Wednesday, January 1, 2020

Trailblazer

Author: Marc Benioff


Over the last two decades Salesforce has become the dominant player in the  enterprise space, by providing the platform for their marketing, sales, service and IT teams to connect with customers. Their founder and CEO is Marc Benioff and he is one of the few very successful entrepreneurs who have combined business success with social activism. 

He starts out by describing his first hand experience watching his running a small clothing business, “Stuart’s Apparel” and often-times was up until 11 pm at the Kitchen table, doing the books by hand. Through his father’s business he also got a sense of the importance of human relationships in making a business successful. 

There are many nice quotes in the book and I particularly liked this one. “To be effective, a leader needs to both learn from the past and project the future. But you can’t do either of those things until you carve out some time for being in the present”.

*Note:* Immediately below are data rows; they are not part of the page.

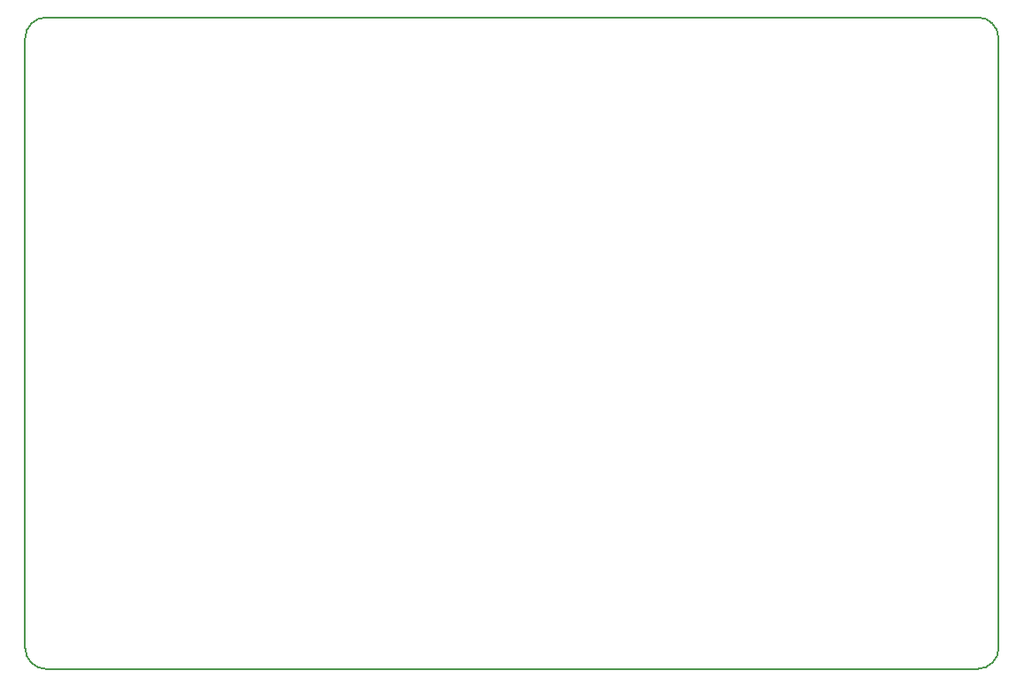
<source format=gm1>
G04 #@! TF.FileFunction,Profile,NP*
%FSLAX46Y46*%
G04 Gerber Fmt 4.6, Leading zero omitted, Abs format (unit mm)*
G04 Created by KiCad (PCBNEW 4.0.5+dfsg1-4) date Sun Dec 23 19:03:49 2018*
%MOMM*%
%LPD*%
G01*
G04 APERTURE LIST*
%ADD10C,0.100000*%
%ADD11C,0.150000*%
G04 APERTURE END LIST*
D10*
D11*
X89600000Y-44000000D02*
G75*
G03X87600000Y-46000000I0J-2000000D01*
G01*
X180800000Y-46000000D02*
G75*
G03X178800000Y-44000000I-2000000J0D01*
G01*
X178800000Y-106400000D02*
G75*
G03X180800000Y-104400000I0J2000000D01*
G01*
X87600000Y-104400000D02*
G75*
G03X89600000Y-106400000I2000000J0D01*
G01*
X87600000Y-104400000D02*
X87600000Y-46000000D01*
X178800000Y-106400000D02*
X89600000Y-106400000D01*
X180800000Y-46000000D02*
X180800000Y-104400000D01*
X89600000Y-44000000D02*
X178800000Y-44000000D01*
M02*

</source>
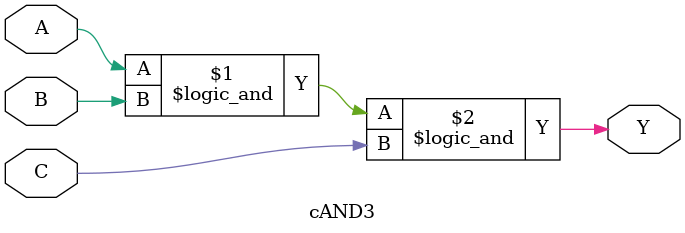
<source format=v>
module cAND3(input wire A, input wire B, input wire C, output wire Y);
assign Y = A && B && C;
endmodule

</source>
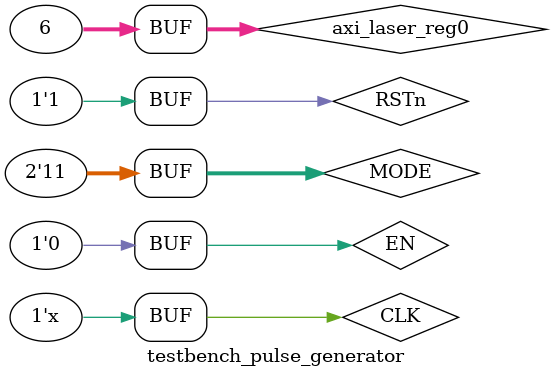
<source format=v>
`timescale 1ns / 1ps


module testbench_pulse_generator();
reg CLK, RSTn;
//reg [1:0] MODE;
wire [1:0] MODE;
//reg EN;
wire EN;
wire PULSE_1, PULSE_2, PULSE_3;
//wire PULSE;

// AXI Registers
reg [31:0] axi_laser_reg0;
reg [31:0] axi_laser_reg1;
reg [31:0] axi_laser_reg2;
reg [31:0] axi_freq_reg3;

assign EN = axi_laser_reg0[0];
assign MODE  = axi_laser_reg0[3:1];

laser_pulse laser(.CLK(CLK), .RSTn(RSTn), .EN(EN), .MODE(MODE), .PULSE_1(PULSE_1), .PULSE_2(PULSE_2), .PULSE_3(PULSE_3));
//laser_pulse laser(.CLK(CLK), .RSTn(RSTn), .EN(EN), .PULSE(PULSE));
always #5 CLK = ~CLK;
initial begin
    CLK = 1;
    RSTn = 0;
//    MODE = 2'b11;
    axi_laser_reg0 = 32'b0001;
    #1
    RSTn = 1;
//    EN = 1;
//    axi_laser_reg0 = 32'b011;
//    axi_laser_reg0 = 32'b011;
//    axi_laser_reg0 = 32'b1;
//    #1
//    axi_laser_reg0 = 32'b0;
    #100000000
    axi_laser_reg0 = 32'b110;
//    axi_laser_reg0 = 32'b0;
//    axi_laser_reg0 = 32'b010;
//    #1
//    axi_laser_reg1 = 32'b0;
//    START = 1;
//    #1
//    START = 0;
end
endmodule

</source>
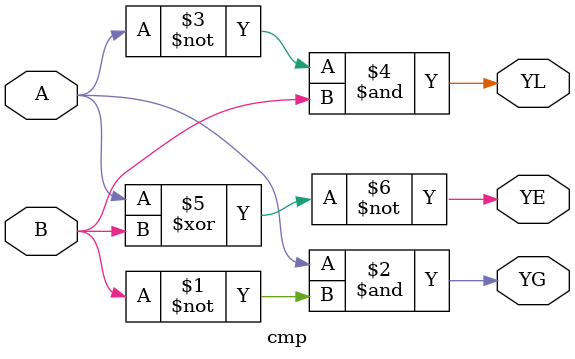
<source format=v>
`timescale 1ns / 1ps
module cmp(
	A, B,
	YG, YL, YE
    );
    
    input A, B;
    output YG, YL, YE;
    
    assign YG = A & ~B;
    assign YL = ~A & B;
    assign YE = ~(A ^ B);
endmodule

</source>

His simple definitions to create strategic alignment in Salesforce have the catchy acronymn V2MOM
  • Vision - what do you want?
  • Values - what’s important to you?
  • Methods - how do you get it?
  • Obstacles - what is preventing you from being successful?
  • Measures - how do you know you have it?

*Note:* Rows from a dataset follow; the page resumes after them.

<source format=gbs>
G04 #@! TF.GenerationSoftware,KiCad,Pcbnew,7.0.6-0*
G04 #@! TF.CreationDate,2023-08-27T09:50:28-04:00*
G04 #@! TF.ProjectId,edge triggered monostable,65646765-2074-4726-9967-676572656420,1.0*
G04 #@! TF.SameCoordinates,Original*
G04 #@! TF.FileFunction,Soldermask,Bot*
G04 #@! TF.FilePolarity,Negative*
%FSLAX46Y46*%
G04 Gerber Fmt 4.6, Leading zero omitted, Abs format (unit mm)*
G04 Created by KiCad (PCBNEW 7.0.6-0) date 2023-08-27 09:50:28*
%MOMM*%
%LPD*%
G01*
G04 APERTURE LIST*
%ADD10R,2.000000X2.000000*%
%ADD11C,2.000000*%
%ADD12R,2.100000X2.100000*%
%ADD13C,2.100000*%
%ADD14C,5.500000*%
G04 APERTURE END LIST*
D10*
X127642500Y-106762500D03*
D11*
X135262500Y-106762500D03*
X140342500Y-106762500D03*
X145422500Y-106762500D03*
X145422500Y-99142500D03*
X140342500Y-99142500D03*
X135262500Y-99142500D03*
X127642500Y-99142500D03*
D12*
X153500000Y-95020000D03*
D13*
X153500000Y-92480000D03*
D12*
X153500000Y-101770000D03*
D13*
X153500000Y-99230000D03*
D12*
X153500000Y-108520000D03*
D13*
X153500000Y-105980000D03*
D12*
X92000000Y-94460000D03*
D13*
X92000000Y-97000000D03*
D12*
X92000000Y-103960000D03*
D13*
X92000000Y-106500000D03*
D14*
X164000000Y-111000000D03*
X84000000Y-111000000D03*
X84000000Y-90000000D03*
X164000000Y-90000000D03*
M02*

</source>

From the start it is clear that Mark Benioff’s mission is improving the state of the world and not just being CEO of salesforce. In fact, he has written an entire chapter that is titled activist CEO. I must confess that there is a good deal of bragging about the great things that Salesforce and Marc Benioff have done, which doesn’t make for an entertaining read. However, there are some nice concepts like the ones about building trust, and the importance of developing a strong company culture. Specifically his idea of giving back 111 which is 1% equity 1% of product and 1% employees time seems to be a nice catchy motto for other companies to emulate.

Mark truly seems to have committed himself to alleviating the homelessness problem in San Francisco.  He was instrumental in getting proposition C passed in San Francisco. Itrequires all businesses with more than $50 million in revenue to be an additional .5% of tax on the profit.

Overall, Mark is one of those few individuals who have had both a business and social impact in our times. Read the book to appreciate his contribution and see what you can learn from him.